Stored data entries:
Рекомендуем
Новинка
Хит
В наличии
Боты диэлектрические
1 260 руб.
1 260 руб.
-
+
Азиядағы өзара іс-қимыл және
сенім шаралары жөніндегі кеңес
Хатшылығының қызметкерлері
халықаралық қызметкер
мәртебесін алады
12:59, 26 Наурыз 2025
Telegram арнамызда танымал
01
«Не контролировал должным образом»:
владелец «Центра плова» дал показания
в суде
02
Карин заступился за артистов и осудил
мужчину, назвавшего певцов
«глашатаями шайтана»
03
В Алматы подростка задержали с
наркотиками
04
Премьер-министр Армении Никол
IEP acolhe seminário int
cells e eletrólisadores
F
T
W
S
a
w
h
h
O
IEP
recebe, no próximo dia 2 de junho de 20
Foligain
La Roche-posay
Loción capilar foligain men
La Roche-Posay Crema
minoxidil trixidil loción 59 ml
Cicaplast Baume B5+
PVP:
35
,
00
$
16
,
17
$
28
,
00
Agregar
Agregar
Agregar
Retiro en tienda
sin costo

--

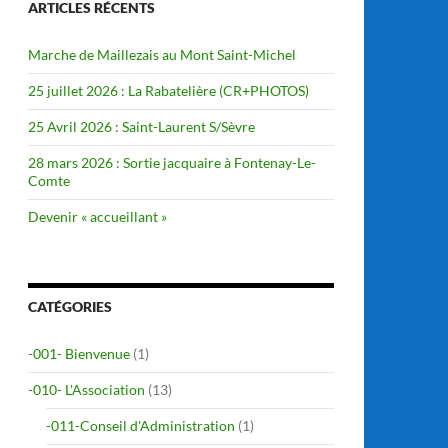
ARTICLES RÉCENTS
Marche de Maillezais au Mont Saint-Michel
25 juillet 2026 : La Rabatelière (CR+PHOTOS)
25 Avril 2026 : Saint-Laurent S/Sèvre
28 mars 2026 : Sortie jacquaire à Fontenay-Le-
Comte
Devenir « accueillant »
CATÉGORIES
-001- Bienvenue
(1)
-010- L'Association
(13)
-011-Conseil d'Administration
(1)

---

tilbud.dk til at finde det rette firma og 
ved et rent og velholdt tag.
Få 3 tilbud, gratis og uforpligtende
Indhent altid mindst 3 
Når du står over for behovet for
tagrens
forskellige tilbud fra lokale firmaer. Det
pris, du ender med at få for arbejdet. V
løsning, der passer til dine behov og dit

Task prompt:
Within the records above, each line containing "tilbud" is to be returned.

Task solution:
tilbud.dk til at finde det rette firma og 
Få 3 tilbud, gratis og uforpligtende
forskellige tilbud fra lokale firmaer. Det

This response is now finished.